- _The data_:
◇ ◇ ◇ ◇ ◇ ◇ ◇

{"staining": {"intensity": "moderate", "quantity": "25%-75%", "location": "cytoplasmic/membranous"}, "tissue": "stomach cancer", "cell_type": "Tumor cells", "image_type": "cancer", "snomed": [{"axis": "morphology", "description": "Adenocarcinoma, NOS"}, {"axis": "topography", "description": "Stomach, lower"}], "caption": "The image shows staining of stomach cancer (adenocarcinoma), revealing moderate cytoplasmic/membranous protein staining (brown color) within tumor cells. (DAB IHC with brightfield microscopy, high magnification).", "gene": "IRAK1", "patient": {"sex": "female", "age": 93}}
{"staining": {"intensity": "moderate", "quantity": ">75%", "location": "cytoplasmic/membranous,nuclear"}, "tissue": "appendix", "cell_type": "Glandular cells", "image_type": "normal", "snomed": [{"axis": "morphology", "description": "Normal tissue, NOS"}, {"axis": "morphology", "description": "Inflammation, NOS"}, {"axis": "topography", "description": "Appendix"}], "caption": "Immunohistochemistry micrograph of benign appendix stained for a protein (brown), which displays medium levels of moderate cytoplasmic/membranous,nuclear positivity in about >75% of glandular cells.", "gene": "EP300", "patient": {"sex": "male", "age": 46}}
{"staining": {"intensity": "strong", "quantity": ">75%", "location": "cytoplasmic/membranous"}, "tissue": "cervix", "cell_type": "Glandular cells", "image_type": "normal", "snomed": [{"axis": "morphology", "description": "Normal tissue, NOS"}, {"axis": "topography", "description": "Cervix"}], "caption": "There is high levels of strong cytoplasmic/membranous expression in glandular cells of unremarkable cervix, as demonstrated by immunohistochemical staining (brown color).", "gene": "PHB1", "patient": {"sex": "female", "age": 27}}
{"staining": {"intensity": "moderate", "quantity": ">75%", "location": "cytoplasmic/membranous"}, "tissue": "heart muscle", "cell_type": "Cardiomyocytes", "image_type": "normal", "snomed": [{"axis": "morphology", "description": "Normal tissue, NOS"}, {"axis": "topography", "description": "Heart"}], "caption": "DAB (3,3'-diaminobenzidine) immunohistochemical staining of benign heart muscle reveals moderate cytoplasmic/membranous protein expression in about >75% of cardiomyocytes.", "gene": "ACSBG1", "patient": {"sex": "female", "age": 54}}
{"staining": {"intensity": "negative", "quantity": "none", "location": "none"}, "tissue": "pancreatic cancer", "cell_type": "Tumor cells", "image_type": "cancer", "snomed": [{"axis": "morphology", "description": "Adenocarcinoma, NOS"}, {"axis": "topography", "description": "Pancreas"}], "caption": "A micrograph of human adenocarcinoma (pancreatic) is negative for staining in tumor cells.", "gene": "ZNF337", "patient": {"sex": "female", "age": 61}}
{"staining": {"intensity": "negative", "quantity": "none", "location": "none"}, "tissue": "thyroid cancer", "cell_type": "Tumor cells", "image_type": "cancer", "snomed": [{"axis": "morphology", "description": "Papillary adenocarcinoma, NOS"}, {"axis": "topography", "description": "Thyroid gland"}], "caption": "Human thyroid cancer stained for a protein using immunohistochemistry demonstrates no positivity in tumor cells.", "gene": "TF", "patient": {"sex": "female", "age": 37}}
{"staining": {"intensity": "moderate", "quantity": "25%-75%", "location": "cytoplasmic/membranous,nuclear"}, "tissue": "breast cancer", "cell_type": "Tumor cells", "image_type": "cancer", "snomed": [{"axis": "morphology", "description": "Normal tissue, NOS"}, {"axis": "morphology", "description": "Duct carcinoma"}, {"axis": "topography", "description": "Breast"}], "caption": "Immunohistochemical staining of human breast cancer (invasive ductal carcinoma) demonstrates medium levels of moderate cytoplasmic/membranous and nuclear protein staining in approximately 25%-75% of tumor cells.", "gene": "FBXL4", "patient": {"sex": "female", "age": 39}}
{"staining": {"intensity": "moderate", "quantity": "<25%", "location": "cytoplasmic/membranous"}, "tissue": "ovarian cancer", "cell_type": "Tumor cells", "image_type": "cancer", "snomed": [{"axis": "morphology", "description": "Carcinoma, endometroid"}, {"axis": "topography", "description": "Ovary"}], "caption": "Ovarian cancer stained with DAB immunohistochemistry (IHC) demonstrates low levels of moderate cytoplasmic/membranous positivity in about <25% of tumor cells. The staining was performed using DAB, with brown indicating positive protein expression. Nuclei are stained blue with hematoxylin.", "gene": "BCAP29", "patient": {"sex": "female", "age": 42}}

◇ ◇ ◇ ◇ ◇ ◇ ◇

- _Prompt_: What is needed is one number, the count of lines in the listing above that contain the word "benign".

- _Task response_: 2